_GOAL OF THE EXERCISE_
Filter the data below for the string "votre" and copy each matching line.

_PROVIDED INFORMATION_
BEGIN

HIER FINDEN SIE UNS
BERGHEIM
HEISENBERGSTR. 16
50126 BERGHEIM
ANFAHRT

END
BEGIN

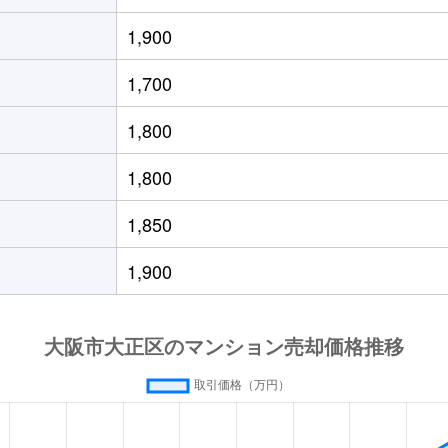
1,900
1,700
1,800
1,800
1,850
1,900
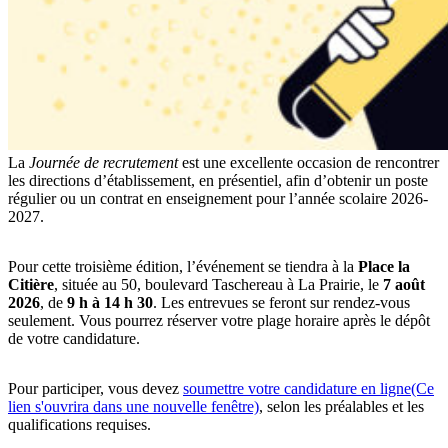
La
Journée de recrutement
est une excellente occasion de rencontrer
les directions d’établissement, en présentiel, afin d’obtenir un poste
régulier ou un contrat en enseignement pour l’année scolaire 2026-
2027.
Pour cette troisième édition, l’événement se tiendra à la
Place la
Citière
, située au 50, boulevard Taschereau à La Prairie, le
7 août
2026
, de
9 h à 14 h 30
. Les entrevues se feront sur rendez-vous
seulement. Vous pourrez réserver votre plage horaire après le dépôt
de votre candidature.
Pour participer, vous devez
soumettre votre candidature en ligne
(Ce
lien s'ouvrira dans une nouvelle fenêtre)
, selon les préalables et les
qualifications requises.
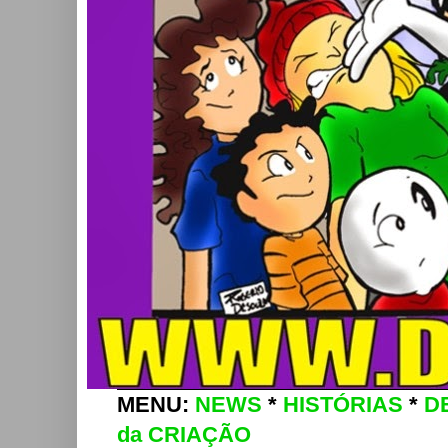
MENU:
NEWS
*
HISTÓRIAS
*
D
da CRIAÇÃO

END

_FINISHED EXERCISE_
seulement. Vous pourrez réserver votre plage horaire après le dépôt
de votre candidature.
soumettre votre candidature en ligne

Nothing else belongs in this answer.